Kesan Paskibraka pada waktu Kibarkan Bendera di area IKN: Sempat Gugup Melihat Pak Presiden

KALTIM – Tim Nusantara Baru berhasil mengemban tugas untuk mengibarkan bendera Merah Putih dalam halaman Istana Negara, Ibu Pusat Kota Nusantara (IKN) , Kalimantan Timur, pada Hari Sabtu (17/8/2024) pagi.
Salah satu paskibraka bernama Akmal Faiz Ali Khadafi mengaku gugup. Meski begitu, pemuda dari Jawa Tengah, tetap memperlihatkan teguh serta melaksanakan tugasnya dengan baik. “Sebelumnya memang sebenarnya gugup,” ujar Akmal.
Akmal mengungkapkan menjadi Paskibraka adalah merupakan tugas negara dan juga harus dijalankan secara maksimal. “Ini adalah tugas negara, saya harus menjalankannya dengan maksimal,” kata Akmal.
Saat bendera Merah Putih mulai berkibar pada udara Nusantara, Akmal merasa seolah berada di tempat sedang mimpi. Di bawah bendera yang mana berkibar, beliau merasa semua kerja keras serta pengorbanannya terbayar lunas.
“Saya tidak ada percaya dapat sampai di tempat sini. Hal ini adalah hasil dari doa dan juga dukungan kedua orang tua saya kemudian saya sampai di lokasi ini adalah untuk menciptakan bangga orang tua, meningkatkan derajat orang tua, dan juga tentunya mengabdi pada bangsa juga negara,” kata Akmal.
Paskibraka lainnya bernama Try Adyaksa dari Sulawesi Selatan juga merasa gugup ketika bertugas sebagai pengerek bendera. Adrenalinnya naik, kata Try pada waktu ribuan pasang mata, termasuk Presiden Joko Widodo (Jokowi) menyaksikannya. “Awalnya sangat gugup, apalagi mengamati banyak orang, mengamati ada Pak Presiden,” kata Try.
“Namun, begitu langkah pertama diambil, rasa gugup itu perlahan menghilang. Saya merasa seperti latihan biasa, dan juga semuanya berjalan lancar,” sambungnya.

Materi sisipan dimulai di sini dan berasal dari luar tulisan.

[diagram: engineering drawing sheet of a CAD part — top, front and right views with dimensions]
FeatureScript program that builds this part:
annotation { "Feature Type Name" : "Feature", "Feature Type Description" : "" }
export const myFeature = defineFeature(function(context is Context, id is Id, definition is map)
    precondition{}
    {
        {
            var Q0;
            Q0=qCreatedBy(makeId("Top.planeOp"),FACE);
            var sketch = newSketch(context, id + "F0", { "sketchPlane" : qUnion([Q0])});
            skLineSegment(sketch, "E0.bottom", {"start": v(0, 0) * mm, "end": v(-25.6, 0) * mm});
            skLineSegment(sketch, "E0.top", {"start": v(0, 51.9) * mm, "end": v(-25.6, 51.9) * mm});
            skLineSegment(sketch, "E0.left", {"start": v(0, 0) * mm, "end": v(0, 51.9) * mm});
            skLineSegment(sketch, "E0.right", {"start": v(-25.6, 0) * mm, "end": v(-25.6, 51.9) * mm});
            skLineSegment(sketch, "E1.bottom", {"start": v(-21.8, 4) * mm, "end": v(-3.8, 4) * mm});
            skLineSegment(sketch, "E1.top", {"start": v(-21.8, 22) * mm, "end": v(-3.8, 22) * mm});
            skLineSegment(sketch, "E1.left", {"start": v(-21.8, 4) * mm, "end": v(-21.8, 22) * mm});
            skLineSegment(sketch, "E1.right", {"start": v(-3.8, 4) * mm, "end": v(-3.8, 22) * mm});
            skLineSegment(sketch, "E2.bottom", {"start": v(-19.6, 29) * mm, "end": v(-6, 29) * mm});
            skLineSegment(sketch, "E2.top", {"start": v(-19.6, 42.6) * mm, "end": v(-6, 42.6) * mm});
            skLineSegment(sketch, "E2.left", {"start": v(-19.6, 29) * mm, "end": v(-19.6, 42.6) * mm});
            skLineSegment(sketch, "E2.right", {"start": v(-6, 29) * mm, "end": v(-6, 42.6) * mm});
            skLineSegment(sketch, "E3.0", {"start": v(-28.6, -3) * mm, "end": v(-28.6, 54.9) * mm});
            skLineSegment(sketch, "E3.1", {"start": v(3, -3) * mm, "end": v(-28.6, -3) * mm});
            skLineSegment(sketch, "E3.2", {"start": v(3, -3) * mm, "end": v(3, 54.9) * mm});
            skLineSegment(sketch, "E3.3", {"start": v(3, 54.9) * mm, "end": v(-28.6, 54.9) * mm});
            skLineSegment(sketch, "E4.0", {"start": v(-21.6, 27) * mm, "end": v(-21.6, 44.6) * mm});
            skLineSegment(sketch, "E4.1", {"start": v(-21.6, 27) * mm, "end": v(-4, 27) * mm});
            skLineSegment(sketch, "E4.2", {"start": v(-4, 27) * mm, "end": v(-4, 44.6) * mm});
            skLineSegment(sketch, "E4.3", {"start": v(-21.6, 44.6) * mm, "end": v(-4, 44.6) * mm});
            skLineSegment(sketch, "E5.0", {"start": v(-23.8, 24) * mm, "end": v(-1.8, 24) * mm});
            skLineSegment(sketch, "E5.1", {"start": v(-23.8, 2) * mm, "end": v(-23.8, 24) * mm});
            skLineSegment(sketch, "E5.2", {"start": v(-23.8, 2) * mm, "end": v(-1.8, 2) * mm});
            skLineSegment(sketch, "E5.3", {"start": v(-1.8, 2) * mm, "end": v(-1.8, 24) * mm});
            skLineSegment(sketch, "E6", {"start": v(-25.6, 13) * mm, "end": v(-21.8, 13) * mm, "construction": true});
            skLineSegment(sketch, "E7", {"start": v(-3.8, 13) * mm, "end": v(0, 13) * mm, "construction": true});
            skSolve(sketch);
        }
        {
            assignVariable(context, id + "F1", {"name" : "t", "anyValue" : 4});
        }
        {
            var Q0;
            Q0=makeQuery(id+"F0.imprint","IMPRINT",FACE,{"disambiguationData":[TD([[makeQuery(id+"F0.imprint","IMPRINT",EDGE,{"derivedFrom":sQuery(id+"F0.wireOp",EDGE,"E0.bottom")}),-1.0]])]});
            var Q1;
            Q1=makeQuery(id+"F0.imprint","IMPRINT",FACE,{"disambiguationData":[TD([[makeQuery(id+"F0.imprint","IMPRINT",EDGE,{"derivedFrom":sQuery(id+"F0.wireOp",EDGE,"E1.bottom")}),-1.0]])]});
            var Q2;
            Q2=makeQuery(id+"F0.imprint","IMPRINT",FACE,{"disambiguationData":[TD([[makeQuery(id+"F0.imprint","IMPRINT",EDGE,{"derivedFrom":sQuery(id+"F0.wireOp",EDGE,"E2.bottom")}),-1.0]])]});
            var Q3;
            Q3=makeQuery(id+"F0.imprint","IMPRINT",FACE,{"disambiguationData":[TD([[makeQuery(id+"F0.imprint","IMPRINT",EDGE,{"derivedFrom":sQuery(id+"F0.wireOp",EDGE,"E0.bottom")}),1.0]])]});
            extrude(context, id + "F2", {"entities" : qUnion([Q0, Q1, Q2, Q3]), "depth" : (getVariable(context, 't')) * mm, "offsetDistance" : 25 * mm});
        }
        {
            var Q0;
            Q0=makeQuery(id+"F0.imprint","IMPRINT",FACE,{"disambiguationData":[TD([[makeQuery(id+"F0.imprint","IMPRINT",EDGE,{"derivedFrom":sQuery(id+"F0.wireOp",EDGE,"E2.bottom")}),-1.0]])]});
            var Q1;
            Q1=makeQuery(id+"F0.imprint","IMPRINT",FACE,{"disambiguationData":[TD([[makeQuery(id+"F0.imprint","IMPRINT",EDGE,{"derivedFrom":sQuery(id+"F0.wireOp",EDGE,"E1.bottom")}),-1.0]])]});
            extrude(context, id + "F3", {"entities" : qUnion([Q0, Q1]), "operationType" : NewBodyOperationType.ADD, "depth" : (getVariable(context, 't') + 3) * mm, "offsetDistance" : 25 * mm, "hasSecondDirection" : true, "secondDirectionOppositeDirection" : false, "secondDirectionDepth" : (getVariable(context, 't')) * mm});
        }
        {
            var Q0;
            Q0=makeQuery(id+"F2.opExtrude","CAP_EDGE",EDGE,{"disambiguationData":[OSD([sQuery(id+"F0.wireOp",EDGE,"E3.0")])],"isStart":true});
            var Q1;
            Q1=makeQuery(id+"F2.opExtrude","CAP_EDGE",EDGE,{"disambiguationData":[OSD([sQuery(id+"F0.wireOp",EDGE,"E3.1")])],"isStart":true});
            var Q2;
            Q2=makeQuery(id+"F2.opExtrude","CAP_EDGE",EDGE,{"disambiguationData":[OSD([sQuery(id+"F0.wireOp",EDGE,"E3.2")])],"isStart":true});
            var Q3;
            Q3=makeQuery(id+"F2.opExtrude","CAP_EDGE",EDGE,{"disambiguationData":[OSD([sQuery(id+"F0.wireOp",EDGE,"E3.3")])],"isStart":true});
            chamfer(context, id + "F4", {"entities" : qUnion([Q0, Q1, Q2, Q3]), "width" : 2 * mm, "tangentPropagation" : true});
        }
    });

Bagi Try, momen pengibaran bendera pada IKN adalah pencapaian yang dimaksud luar biasa, khususnya dikarenakan latar belakangnya yang tersebut berasal dari keluarga sederhana. “Kami tidak ada punya bayangan bisa saja sampai ke tingkat pusat, bahkan menjadi regu inti di dalam pasukan 8,” ungkapnya.